> [EXERCISE DETAILS]: Please give the lines below as a JSON list of strings, one string per line, leaving out any blank lines.

> [TASK DATA]:
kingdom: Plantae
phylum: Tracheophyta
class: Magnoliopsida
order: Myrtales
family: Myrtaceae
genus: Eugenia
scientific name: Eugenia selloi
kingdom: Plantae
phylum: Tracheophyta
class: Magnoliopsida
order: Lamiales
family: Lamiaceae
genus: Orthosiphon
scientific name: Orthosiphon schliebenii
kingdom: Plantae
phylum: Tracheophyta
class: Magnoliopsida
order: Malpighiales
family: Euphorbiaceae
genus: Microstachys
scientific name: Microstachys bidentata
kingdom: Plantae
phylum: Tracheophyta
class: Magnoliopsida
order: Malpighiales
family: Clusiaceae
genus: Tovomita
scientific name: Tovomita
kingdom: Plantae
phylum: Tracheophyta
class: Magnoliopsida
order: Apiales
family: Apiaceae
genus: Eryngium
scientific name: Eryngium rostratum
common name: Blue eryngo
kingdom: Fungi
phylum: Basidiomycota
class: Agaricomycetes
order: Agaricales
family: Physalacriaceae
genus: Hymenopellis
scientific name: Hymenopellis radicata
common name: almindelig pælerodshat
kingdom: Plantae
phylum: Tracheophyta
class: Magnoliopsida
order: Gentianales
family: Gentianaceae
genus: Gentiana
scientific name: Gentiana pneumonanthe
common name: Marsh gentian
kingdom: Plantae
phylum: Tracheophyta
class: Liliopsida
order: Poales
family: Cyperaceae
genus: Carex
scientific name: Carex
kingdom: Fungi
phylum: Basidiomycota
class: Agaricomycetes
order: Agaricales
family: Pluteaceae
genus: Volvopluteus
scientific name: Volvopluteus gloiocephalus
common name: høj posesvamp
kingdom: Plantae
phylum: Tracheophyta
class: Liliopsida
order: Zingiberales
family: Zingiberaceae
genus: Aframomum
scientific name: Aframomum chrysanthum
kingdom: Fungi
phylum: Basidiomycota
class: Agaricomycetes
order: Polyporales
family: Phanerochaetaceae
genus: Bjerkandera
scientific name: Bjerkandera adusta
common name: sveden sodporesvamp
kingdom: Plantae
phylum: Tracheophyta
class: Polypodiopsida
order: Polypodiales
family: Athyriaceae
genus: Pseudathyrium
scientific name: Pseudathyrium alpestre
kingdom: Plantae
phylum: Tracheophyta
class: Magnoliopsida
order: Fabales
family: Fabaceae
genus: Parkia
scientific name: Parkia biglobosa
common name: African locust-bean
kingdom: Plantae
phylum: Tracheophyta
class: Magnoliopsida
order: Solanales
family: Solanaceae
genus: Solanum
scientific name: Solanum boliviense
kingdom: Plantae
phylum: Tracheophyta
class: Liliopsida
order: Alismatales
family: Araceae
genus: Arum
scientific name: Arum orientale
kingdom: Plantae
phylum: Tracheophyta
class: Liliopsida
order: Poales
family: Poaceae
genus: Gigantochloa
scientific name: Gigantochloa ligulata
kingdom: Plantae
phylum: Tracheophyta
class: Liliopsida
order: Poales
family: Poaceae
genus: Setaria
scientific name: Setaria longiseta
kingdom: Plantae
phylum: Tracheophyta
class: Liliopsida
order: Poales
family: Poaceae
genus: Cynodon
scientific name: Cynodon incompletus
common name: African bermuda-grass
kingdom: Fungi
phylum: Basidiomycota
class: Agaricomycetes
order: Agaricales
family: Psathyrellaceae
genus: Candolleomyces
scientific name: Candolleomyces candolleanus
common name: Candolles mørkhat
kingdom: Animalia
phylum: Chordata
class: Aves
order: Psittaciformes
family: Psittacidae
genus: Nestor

> [COMPLETED TASK]:
[
  "kingdom: Plantae",
  "phylum: Tracheophyta",
  "class: Magnoliopsida",
  "order: Myrtales",
  "family: Myrtaceae",
  "genus: Eugenia",
  "scientific name: Eugenia selloi",
  "kingdom: Plantae",
  "phylum: Tracheophyta",
  "class: Magnoliopsida",
  "order: Lamiales",
  "family: Lamiaceae",
  "genus: Orthosiphon",
  "scientific name: Orthosiphon schliebenii",
  "kingdom: Plantae",
  "phylum: Tracheophyta",
  "class: Magnoliopsida",
  "order: Malpighiales",
  "family: Euphorbiaceae",
  "genus: Microstachys",
  "scientific name: Microstachys bidentata",
  "kingdom: Plantae",
  "phylum: Tracheophyta",
  "class: Magnoliopsida",
  "order: Malpighiales",
  "family: Clusiaceae",
  "genus: Tovomita",
  "scientific name: Tovomita",
  "kingdom: Plantae",
  "phylum: Tracheophyta",
  "class: Magnoliopsida",
  "order: Apiales",
  "family: Apiaceae",
  "genus: Eryngium",
  "scientific name: Eryngium rostratum",
  "common name: Blue eryngo",
  "kingdom: Fungi",
  "phylum: Basidiomycota",
  "class: Agaricomycetes",
  "order: Agaricales",
  "family: Physalacriaceae",
  "genus: Hymenopellis",
  "scientific name: Hymenopellis radicata",
  "common name: almindelig pælerodshat",
  "kingdom: Plantae",
  "phylum: Tracheophyta",
  "class: Magnoliopsida",
  "order: Gentianales",
  "family: Gentianaceae",
  "genus: Gentiana",
  "scientific name: Gentiana pneumonanthe",
  "common name: Marsh gentian",
  "kingdom: Plantae",
  "phylum: Tracheophyta",
  "class: Liliopsida",
  "order: Poales",
  "family: Cyperaceae",
  "genus: Carex",
  "scientific name: Carex",
  "kingdom: Fungi",
  "phylum: Basidiomycota",
  "class: Agaricomycetes",
  "order: Agaricales",
  "family: Pluteaceae",
  "genus: Volvopluteus",
  "scientific name: Volvopluteus gloiocephalus",
  "common name: høj posesvamp",
  "kingdom: Plantae",
  "phylum: Tracheophyta",
  "class: Liliopsida",
  "order: Zingiberales",
  "family: Zingiberaceae",
  "genus: Aframomum",
  "scientific name: Aframomum chrysanthum",
  "kingdom: Fungi",
  "phylum: Basidiomycota",
  "class: Agaricomycetes",
  "order: Polyporales",
  "family: Phanerochaetaceae",
  "genus: Bjerkandera",
  "scientific name: Bjerkandera adusta",
  "common name: sveden sodporesvamp",
  "kingdom: Plantae",
  "phylum: Tracheophyta",
  "class: Polypodiopsida",
  "order: Polypodiales",
  "family: Athyriaceae",
  "genus: Pseudathyrium",
  "scientific name: Pseudathyrium alpestre",
  "kingdom: Plantae",
  "phylum: Tracheophyta",
  "class: Magnoliopsida",
  "order: Fabales",
  "family: Fabaceae",
  "genus: Parkia",
  "scientific name: Parkia biglobosa",
  "common name: African locust-bean",
  "kingdom: Plantae",
  "phylum: Tracheophyta",
  "class: Magnoliopsida",
  "order: Solanales",
  "family: Solanaceae",
  "genus: Solanum",
  "scientific name: Solanum boliviense",
  "kingdom: Plantae",
  "phylum: Tracheophyta",
  "class: Liliopsida",
  "order: Alismatales",
  "family: Araceae",
  "genus: Arum",
  "scientific name: Arum orientale",
  "kingdom: Plantae",
  "phylum: Tracheophyta",
  "class: Liliopsida",
  "order: Poales",
  "family: Poaceae",
  "genus: Gigantochloa",
  "scientific name: Gigantochloa ligulata",
  "kingdom: Plantae",
  "phylum: Tracheophyta",
  "class: Liliopsida",
  "order: Poales",
  "family: Poaceae",
  "genus: Setaria",
  "scientific name: Setaria longiseta",
  "kingdom: Plantae",
  "phylum: Tracheophyta",
  "class: Liliopsida",
  "order: Poales",
  "family: Poaceae",
  "genus: Cynodon",
  "scientific name: Cynodon incompletus",
  "common name: African bermuda-grass",
  "kingdom: Fungi",
  "phylum: Basidiomycota",
  "class: Agaricomycetes",
  "order: Agaricales",
  "family: Psathyrellaceae",
  "genus: Candolleomyces",
  "scientific name: Candolleomyces candolleanus",
  "common name: Candolles mørkhat",
  "kingdom: Animalia",
  "phylum: Chordata",
  "class: Aves",
  "order: Psittaciformes",
  "family: Psittacidae",
  "genus: Nestor"
]